Я рассказала Алке про письма, про реставраторов и про исчезновение Андрея.
Посидев еще какое-то время молча, Алка спросила:
– А ты ему звонила?
– Кому?
– Андрею, когда он пропал.
– Зачем? Его телефон у меня. Я у него взяла, чтобы позвонить, потому что на моем деньги кончились. Потом я по привычке сунула телефон Андрея в свою сумочку и забыла о нем.
– А Андрей что, вот так просто оставил тебе свой телефон? А если что по работе?
– Он взял пару дней отпуска. И к тому же для работы у него другой телефон. Этот для личной жизни.
– Плохая, видать, у него личная жизнь, если он забыл у тебя телефон забрать. Ты звонила ему на рабочий?
– Не отвечает.
Алка зевнула.
– Понятно. Ладно, давай спать. Завтра что-нибудь придумаем.
15 сентября 1870 г. Париж.
Бланка ждала.
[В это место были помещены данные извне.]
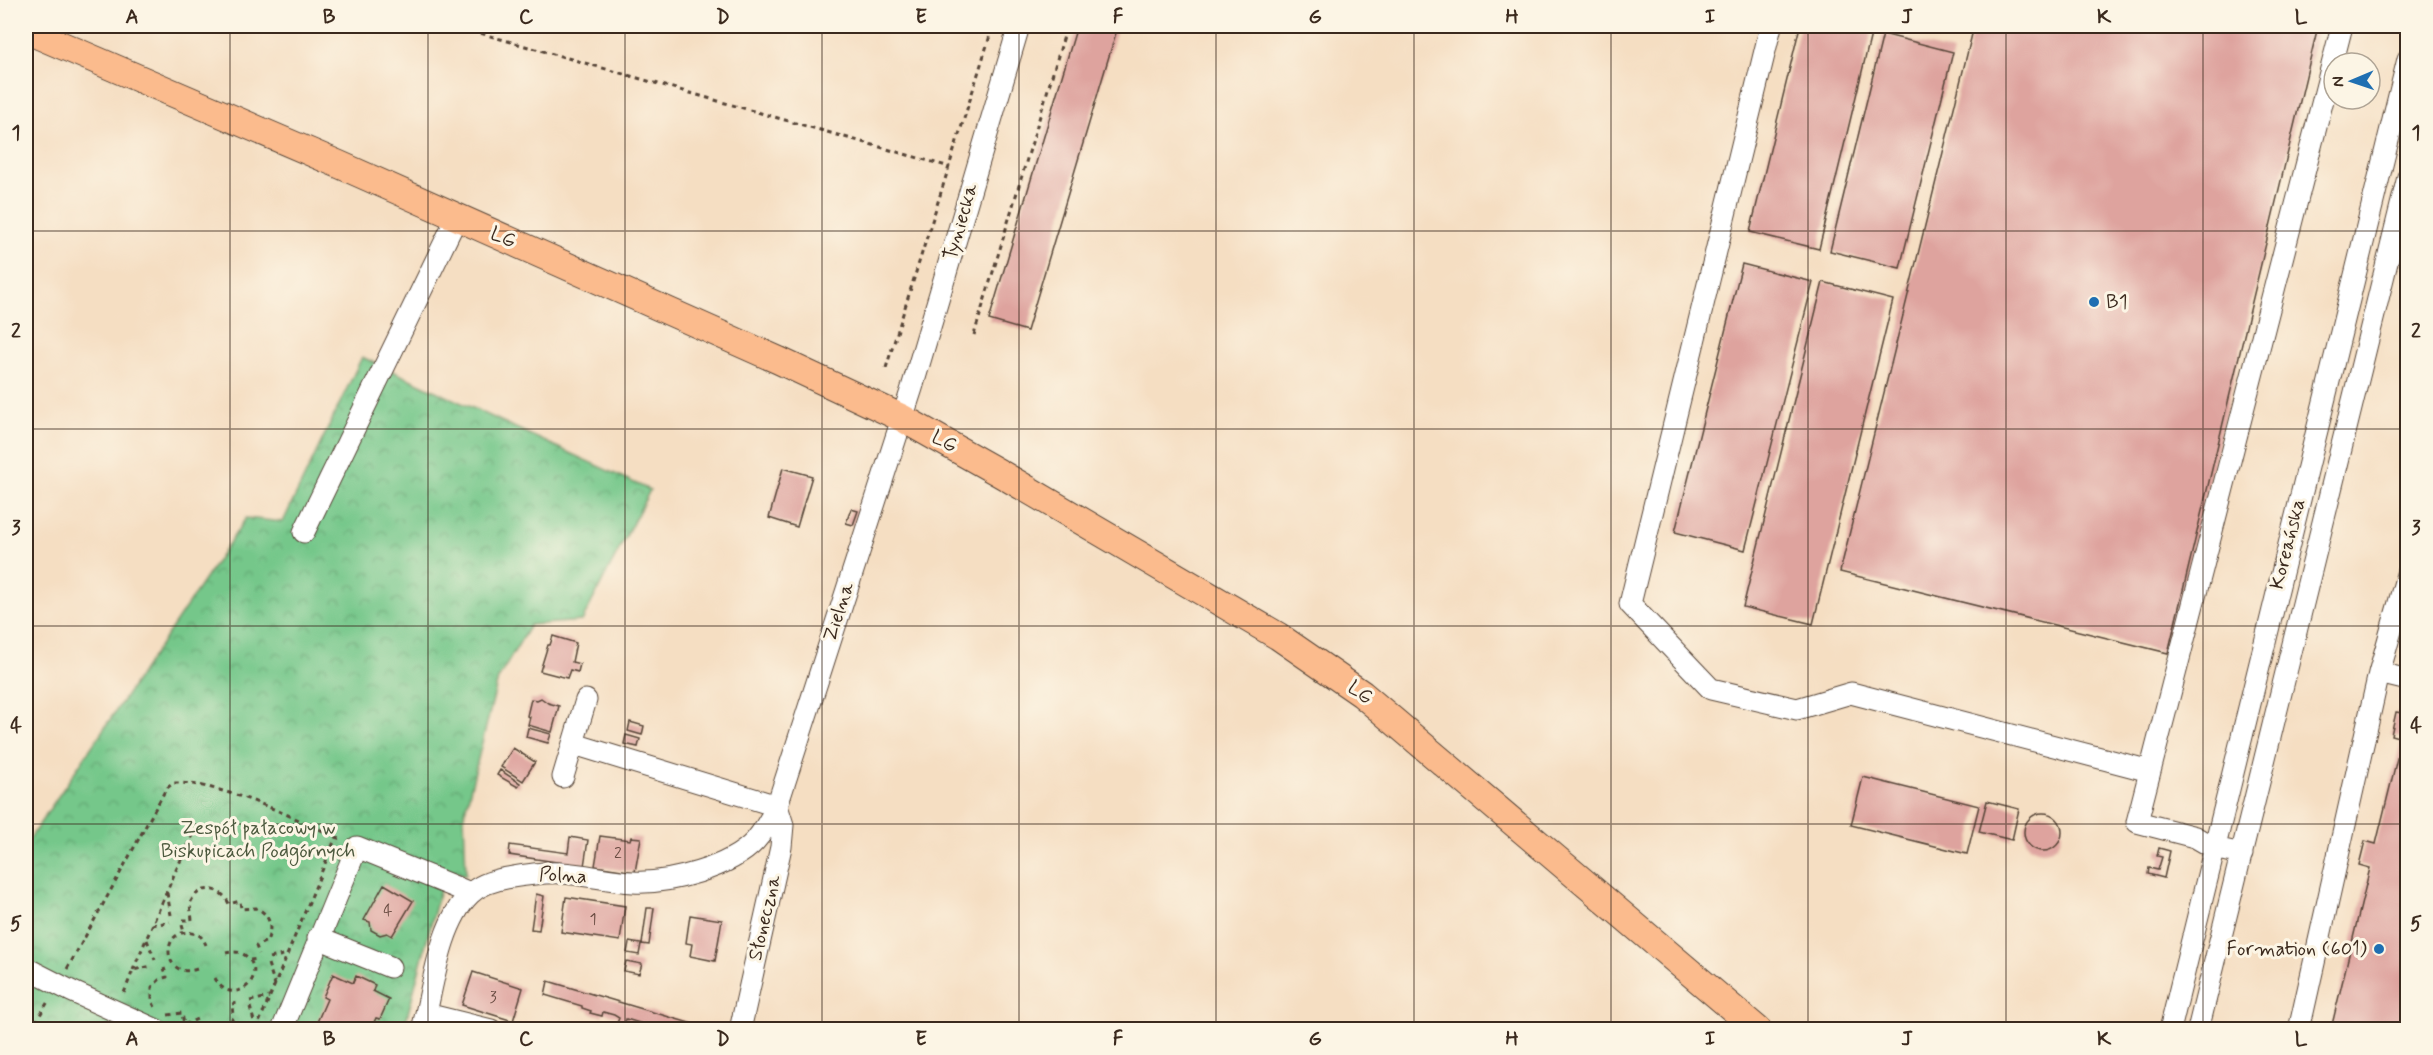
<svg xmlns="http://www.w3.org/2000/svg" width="2433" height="1055" viewBox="0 0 2433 1055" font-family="Mynerve,sans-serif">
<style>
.park{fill:url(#park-crowns);stroke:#587854;stroke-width:1.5}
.building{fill:#dea39e}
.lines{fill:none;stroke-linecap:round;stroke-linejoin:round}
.minor-casing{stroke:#574537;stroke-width:23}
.major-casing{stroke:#574537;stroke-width:29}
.path{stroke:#574537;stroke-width:3;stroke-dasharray:4.5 4.5;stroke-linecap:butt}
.minor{stroke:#fff;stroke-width:21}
.major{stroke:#fbbb8d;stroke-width:27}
.grid{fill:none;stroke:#3b2a1e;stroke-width:1.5;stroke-opacity:0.55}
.poi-dot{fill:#1f6fb2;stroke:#fcf5e5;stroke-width:2}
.labels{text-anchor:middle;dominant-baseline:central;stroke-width:6;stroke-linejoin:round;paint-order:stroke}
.number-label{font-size:16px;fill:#64483e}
.street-label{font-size:20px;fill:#3b2a1e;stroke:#fcf5e5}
.poi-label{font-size:20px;fill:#3b2a1e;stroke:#fcf5e5;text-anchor:start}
.park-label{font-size:20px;fill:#4c593e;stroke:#fcf5e5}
.neatline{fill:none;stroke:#3b2a1e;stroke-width:2}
.grid-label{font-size:20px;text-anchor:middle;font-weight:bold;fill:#3b2a1e}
</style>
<defs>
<pattern id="park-crowns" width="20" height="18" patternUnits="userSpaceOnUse" patternTransform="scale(1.5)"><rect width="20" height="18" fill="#75c78a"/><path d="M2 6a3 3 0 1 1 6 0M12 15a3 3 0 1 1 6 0" fill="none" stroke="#61a270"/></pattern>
</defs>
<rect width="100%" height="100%" fill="#fcf5e5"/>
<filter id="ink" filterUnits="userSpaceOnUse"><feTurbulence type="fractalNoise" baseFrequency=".0167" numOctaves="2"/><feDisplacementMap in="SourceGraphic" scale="12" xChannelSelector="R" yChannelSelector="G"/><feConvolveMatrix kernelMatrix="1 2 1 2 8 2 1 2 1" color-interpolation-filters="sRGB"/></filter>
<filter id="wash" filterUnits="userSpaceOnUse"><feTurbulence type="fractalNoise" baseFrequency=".008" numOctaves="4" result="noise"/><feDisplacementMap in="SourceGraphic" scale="24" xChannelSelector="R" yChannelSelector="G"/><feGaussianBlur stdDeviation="1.35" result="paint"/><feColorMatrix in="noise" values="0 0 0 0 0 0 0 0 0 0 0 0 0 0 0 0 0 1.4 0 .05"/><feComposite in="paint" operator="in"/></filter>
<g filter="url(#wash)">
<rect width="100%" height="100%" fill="#f5dec2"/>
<!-- park -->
<path class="park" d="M362 357 650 490 582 621 530 625 498 679 464 815 466 875 445 870 404 1029 26 1030V844L246 518 283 522Z"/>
<g id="blocks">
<!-- building -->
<path class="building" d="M1077 26H1118L1027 331 989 320Z
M1800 26H1873L1819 249 1750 232Z
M1974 26H2318L2168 653 1840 572Z
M1883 34 1953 52 1900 268 1830 251Z
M1742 264 1813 282 1745 550 1675 532Z
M1823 282 1893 300 1813 624 1743 607Z
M783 468 812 476 797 527 769 518Z
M851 509 858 511 853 525 846 523Z
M553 636 576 643 572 662 580 664 578 672 570 670 567 678 540 671 548 645H550Z
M541 698 548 703 559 706 552 732 528 725 530 717 527 716 531 699 537 700Z
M2396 712 2408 714V1029H2331L2370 868 2359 865 2365 841 2376 844 2402 738 2391 735Z
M630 722 644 726 642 735 628 731Z
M528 728 551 734 548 743 526 737Z
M626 735 640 739 638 747 624 744Z
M513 748 535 762 523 781 501 767Z
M500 770 520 783 518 787 497 775Z
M1863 777 1979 806 1967 854 1851 825Z
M1987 801 2019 809 2012 840 1979 832Z
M2024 832a19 19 0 1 1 38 0a19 19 0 1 1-38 0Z
M600 836 630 840 631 837 641 838 635 872 595 866Z
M570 837 588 840 584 866 509 855 510 845 568 853Z
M2159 848 2170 851 2164 878 2148 874 2149 868 2158 870 2162 857 2157 856Z
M384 884 413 901 392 936 387 933 380 935 371 930 370 922 364 920Z
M536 894 544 896 539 930 531 929Z
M566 897 625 906 620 941 561 932Z
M647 908H654L649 945 642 944Z
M690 915 722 920 715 961 690 956 692 944 686 943Z
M629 942 641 944 639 955 627 953Z
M626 961 642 964 639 974 624 971Z
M473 972 523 988 513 1021 462 1005Z
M333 974 353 983 356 976 375 985 373 991 389 999 380 1019 376 1018 371 1029H314L327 999 323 997Z
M548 981 693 1024 692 1029H656V1028L650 1026 649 1029H642L643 1024 626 1019 623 1029H619L620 1027 616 1026 619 1018 614 1015 603 1012 602 1016 590 1013 591 1011 582 1008V1006L545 995Z"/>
</g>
</g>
<g filter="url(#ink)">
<use href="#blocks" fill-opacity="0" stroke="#574537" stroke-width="1.5"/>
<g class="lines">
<!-- minor casing -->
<g class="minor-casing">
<path id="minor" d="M1771 26 1630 604 1711 689 1797 709 1851 693 2150 771
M304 532 457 217
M2408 571 2379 673 2408 680
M574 744 777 806
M563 777 586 700
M2242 854 2214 848 2195 837 2137 822 2342 26
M318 938 390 967
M26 968 71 991 157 1030
M426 1014 491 1030
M282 1030 357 847 470 893
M422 1030C433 989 439 924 470 894 479 885 495 880 507 878 525 875 543 872 561 873 585 874 609 881 633 882 669 884 731 867 755 841 765 830 771 818 777 806L912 388 1019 26
M740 1030 781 847 783 825 777 806
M2170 1030 2408 59
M2198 1030 2408 177
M2299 1030 2379 673"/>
</g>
<!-- major casing -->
<g class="major-casing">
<path id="major" d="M26 30 338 164 778 360 902 418 1003 475 1278 636 1362 694 1758 1030"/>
</g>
<!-- path -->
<path class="path" d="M455 26 950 167
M974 335 1067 26
M886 368 993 26
M167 893 171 915
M183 920H192L190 904C197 884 221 885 229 904L240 901 241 909 256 908C270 914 273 927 267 941L256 946 259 954
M152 925 170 922
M182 925 184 932
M147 940 155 960
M270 958 288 954
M250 960 259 959
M268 964 275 985
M67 969C101 909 133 849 166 789L173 783C218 781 298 819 340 839
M197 969C161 981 160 926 192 933 200 934 203 938 206 945
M133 970 176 870 196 829
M215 978C230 1008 267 981 249 959 242 951 235 951 226 953
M124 993 133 970 152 966
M250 1001 269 997
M155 1007 152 1001V987L160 979 167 977 164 968
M250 1007 256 1028
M168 1015 182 1013 184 1025 197 1019 202 1030
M31 1030 49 1000
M228 1030 233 1017 232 1004 239 1003
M256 1030 336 837"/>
<!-- minor -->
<use href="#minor" class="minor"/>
<!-- major -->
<use href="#major" class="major"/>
</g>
</g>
<!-- grid -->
<path class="grid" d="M230 26V1030M428 26V1030M625 26V1030M822 26V1030M1019 26V1030M1216 26V1030M1414 26V1030M1611 26V1030M1808 26V1030M2006 26V1030M2203 26V1030M26 231H2408M26 429H2408M26 626H2408M26 824H2408"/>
<!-- markers -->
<g class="poi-dot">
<circle cx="2094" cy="302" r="6"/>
<circle cx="2379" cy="949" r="6"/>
</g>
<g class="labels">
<!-- number labels -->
<g class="number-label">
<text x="618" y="853">2</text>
<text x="388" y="910">4</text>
<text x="593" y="919">1</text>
<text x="493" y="997">3</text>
</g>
<!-- street labels -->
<g class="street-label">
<text transform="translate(961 222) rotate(-74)">Tyniecka</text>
<text transform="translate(503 238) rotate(24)">LG</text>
<text transform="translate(944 442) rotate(29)">LG</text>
<text transform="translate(2288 544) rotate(-76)">Koreańska</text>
<text transform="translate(839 612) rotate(-72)">Zielna</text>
<text transform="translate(1360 693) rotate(37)">LG</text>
<text transform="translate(563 876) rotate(3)">Polna</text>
<text transform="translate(765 918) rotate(-77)">Słoneczna</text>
</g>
<!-- poi labels -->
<g class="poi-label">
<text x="2106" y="302">B1</text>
<text x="2367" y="949" text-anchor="end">Formation (601)</text>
</g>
<!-- park labels -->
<g class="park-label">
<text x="258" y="828">Zespół pałacowy w<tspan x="258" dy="23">Biskupicach Podgórnych</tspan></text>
</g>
</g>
<!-- margin -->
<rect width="2433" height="1055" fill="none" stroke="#fcf5e5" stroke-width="66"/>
<!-- north arrow -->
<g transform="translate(2352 81) rotate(268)"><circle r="28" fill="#fcf5e5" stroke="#afa495" stroke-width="1.5"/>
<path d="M0-4.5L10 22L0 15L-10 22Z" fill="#1f6fb2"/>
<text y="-9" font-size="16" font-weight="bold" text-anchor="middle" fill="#3b2a1e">N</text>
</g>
<rect x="33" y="33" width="2367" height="989" class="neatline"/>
<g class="grid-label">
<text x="132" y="23">A</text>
<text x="329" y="23">B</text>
<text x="526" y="23">C</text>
<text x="723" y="23">D</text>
<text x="921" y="23">E</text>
<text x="1118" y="23">F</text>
<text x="1315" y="23">G</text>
<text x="1512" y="23">H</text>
<text x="1710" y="23">I</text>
<text x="1907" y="23">J</text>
<text x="2104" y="23">K</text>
<text x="2301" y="23">L</text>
<text x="16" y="139">1</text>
<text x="2416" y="139">1</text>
<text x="16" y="337">2</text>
<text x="2416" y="337">2</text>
<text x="16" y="534">3</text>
<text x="2416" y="534">3</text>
<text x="16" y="732">4</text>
<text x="2416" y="732">4</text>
<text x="16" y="930">5</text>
<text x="2416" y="930">5</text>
<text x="132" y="1045">A</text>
<text x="329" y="1045">B</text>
<text x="526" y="1045">C</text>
<text x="723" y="1045">D</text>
<text x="921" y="1045">E</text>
<text x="1118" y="1045">F</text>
<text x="1315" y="1045">G</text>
<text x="1512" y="1045">H</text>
<text x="1710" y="1045">I</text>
<text x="1907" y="1045">J</text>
<text x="2104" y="1045">K</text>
<text x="2301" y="1045">L</text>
</g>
</svg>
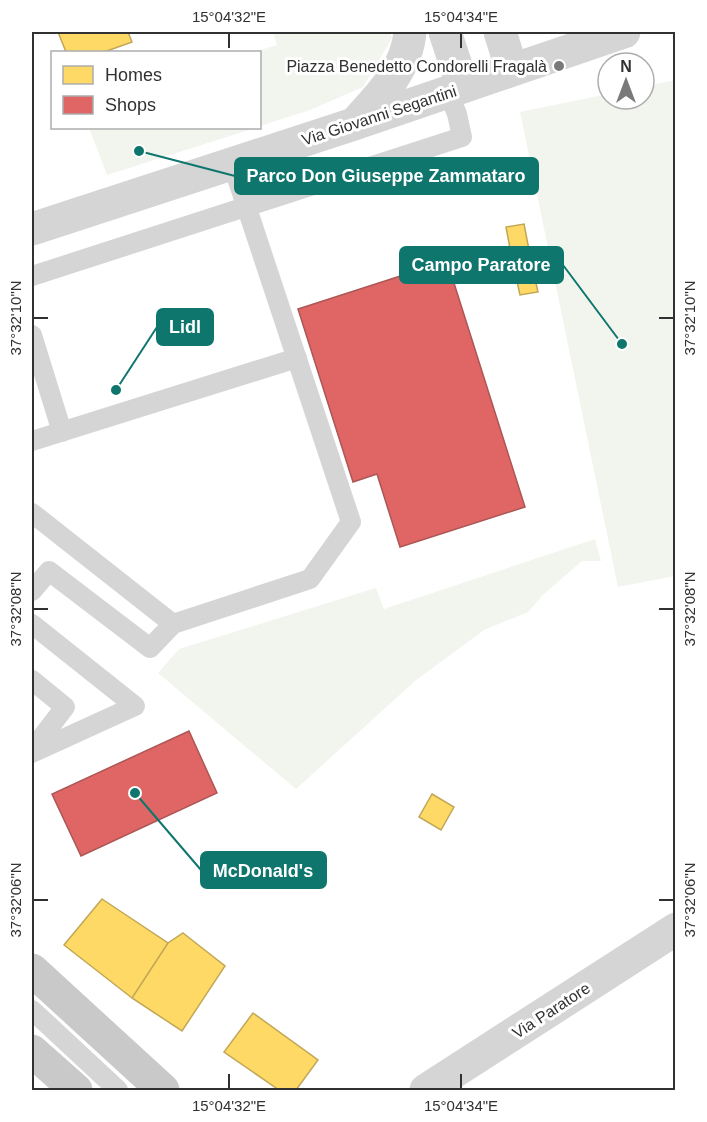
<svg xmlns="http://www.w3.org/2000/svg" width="707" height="1122" font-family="Helvetica,sans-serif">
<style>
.green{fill:#f2f5ed}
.homes{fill:#ffd966;stroke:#c1a756;stroke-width:1.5}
.shops{fill:#e06666;stroke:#ac5656;stroke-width:1.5}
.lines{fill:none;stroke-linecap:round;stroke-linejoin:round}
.lane{stroke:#d5d5d5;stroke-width:20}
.street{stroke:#d5d5d5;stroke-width:33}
.primary{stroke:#c9c9c9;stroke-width:33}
.ticks{fill:none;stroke:#313131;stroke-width:2}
.poi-dot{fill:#797979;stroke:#fff;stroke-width:2}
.labels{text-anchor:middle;stroke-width:6;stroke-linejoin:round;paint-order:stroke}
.poi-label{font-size:16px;fill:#313131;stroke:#fff;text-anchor:end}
.street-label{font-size:16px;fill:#313131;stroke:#fff}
.leader{fill:none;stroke:#0f766e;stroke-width:2}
.callout-dot{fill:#0f766e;stroke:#fff;stroke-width:2}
.callout{fill:#0f766e;stroke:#0f766e;stroke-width:2}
.callout-label{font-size:18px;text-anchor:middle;font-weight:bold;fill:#fff}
.neatline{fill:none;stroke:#313131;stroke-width:2}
.ticks-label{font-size:15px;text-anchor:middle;fill:#313131}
</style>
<rect width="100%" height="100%" fill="#fff"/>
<!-- green -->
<path class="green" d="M 273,32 L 390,32 L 392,38 L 363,87 L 310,110 L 260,126 L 260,52 L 254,52 L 277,45 Z
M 675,80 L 675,576 L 618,587 L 520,112 L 608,94 L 608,99 L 644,99 L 644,87 Z
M 89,128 L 255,128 L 107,175 Z
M 595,539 L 601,561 L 582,561 L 543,595 L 528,612 L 484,630 L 415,681 L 296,789 L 158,673 L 179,649 L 376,588 L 384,609 Z"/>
<!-- homes -->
<path class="homes" d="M 58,32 L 128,32 L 132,42 L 104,52 L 66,52 Z
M 524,224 L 530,255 L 512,259 L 506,227 Z
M 531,261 L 538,292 L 520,295 L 513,264 Z
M 432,794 L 454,807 L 441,830 L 419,817 Z
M 102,899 L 168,943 L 132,998 L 64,945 Z
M 183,933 L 225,966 L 182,1031 L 132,998 L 168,943 Z
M 253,1013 L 318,1060 L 296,1090 L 279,1090 L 224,1052 Z"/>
<!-- shops -->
<path class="shops" d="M 447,261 L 525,507 L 400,547 L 377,474 L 353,482 L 298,309 Z
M 189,731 L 217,793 L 81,856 L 52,794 Z"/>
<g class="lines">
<!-- lane -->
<path class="lane" d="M 32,276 L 462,137 L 457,114 L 448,92
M 32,335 L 62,432
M 32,441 L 297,358
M 32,513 L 173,624 L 310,579 L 351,522 L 232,163
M 32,591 L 49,571 L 150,648 L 173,624
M 32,624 L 135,706 L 32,753
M 32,680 L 65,707 L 32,750
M 32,1010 L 118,1090"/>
<!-- street -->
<path class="street" d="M 445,32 L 463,87
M 500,32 L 512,70
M 355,123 C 380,96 407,69 410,32
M 32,229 L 354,124 L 624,32
M 426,1090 L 676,929"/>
<!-- primary -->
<path class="primary" d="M 32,970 L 163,1090
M 32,1051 L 76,1090"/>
</g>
<!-- ticks -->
<path class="ticks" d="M 229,33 L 229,48M 461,33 L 461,48M 33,318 L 48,318M 659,318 L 674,318M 33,609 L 48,609M 659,609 L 674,609M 33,900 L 48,900M 659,900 L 674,900M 229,1074 L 229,1089M 461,1074 L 461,1089"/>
<!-- markers -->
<circle class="poi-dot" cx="559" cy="66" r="6"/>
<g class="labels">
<!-- poi labels -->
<g class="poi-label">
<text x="547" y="72">Piazza Benedetto Condorelli Fragalà</text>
</g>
<!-- street labels -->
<g class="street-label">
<text transform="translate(379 115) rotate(-18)" y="6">Via Giovanni Segantini</text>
<text transform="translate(551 1010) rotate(-33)" y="6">Via Paratore</text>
</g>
</g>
<!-- callouts -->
<path class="leader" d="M139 151L235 176M622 344L563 265M116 390L157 327M135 793L201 870"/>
<g class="callout-dot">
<circle cx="139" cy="151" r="6"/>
<circle cx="622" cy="344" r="6"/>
<circle cx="116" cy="390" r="6"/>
<circle cx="135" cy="793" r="6"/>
</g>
<g class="callout">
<rect x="235" y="158" width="303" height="36" rx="6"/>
<rect x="400" y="247" width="163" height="36" rx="6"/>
<rect x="157" y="309" width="56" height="36" rx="6"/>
<rect x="201" y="852" width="125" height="36" rx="6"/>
</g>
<g class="callout-label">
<text x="386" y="182">Parco Don Giuseppe Zammataro</text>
<text x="481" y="271">Campo Paratore</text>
<text x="185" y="333">Lidl</text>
<text x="263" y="877">McDonald's</text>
</g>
<!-- border -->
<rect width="707" height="1122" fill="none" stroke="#ffffff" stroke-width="66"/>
<!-- legend -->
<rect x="51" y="51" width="210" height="78" fill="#ffffff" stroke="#adadad" stroke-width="1.5"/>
<rect x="63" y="66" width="30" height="18" fill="#ffd966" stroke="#adadad" stroke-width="1.5"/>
<text x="105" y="81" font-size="18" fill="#313131">Homes</text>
<rect x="63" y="96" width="30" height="18" fill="#e06666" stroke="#adadad" stroke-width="1.5"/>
<text x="105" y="111" font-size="18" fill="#313131">Shops</text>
<!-- north arrow -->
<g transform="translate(626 81)"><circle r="28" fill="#ffffff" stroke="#adadad" stroke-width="1.5"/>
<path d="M0-4.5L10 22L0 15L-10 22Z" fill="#797979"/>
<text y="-9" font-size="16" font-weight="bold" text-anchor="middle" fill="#313131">N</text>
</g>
<rect x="33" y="33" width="641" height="1056" class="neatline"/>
<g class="ticks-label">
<text x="229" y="22">15°04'32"E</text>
<text x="461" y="22">15°04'34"E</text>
<text transform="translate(16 318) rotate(-90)" y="5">37°32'10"N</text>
<text transform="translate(690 318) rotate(-90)" y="5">37°32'10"N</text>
<text transform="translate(16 609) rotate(-90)" y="5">37°32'08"N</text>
<text transform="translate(690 609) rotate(-90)" y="5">37°32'08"N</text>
<text transform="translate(16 900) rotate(-90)" y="5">37°32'06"N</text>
<text transform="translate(690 900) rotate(-90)" y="5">37°32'06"N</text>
<text x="229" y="1111">15°04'32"E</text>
<text x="461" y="1111">15°04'34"E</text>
</g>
</svg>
Еще в четверг на прошлой неделе она отправила письмо де Монбару и теперь мучилась от ожидания и от возможных последствий, к которым мог привести ее рискованный шаг. Де Монбар не из тех, кто будет церемониться с дамой, а тем более с ней. Наконец в среду приехал гонец с ответом: «Вы можете присоединиться ко мне завтра утром на прогулке. Я буду в парке с 10.00 до 11.30. Мою лошадь по прежнему зовут Прелат, и я предпочитаю синий цвет». Со стороны высокородного графа это было большим искусством, назначить встречу в публичном месте, но так, чтобы вокруг никого не было. Бланка была не слишком хорошая наездница и предпочитала кареты. Как-то на охоте она неудачно упала с лошади и за те несколько месяцев, которые ей пришлось провести в постели, решила, что больше не любит светские развлечения в охотничий сезон. Де Монбар же, напротив, был врожденным кентавром. Он составлял с конем единое целое, и выбить его из седла ни одному турку не удавалось. Своих лучших лошадей, а на памяти Бланки их было более двухсот, он называл Прелат. Равви рассказывал, что свою торговую компанию де Монбар назвал в честь лошади, и она постепенно набирала вес, становясь все более интересным конкурентом для корпорации Монсеньора.
Утром в назначенное время она подъехала к центральным воротам парка на рыжей кобылке, которую совсем недавно поставили под седло. Других вариантов у нее не было, старая послушная кляча недавно издохла, и пришлось срочно подбирать какое-нибудь не слишком резвое и в меру покладистое животное.
Де Монбар был на достаточном расстоянии, и Бланка могла немного перевести дух, чтобы унять волнение от предстоящей встречи.
С графом нужно быть в полной боевой готовности, никогда не знаешь, куда может завести этот приватный разговор. Он медленно приближался к ней на своем черном жеребце, и кобылка Бланки занервничала. Натянув поводья, Бланка слегка осадила лошадь и потихоньку тронулась навстречу графу. Когда их лошади поравнялись, де Монбар приподнял свою шляпу и галантно спросил:
– Какой важности должно быть дело, чтобы вы решились встретиться со мной, красавица! Что нового во вражеском стане?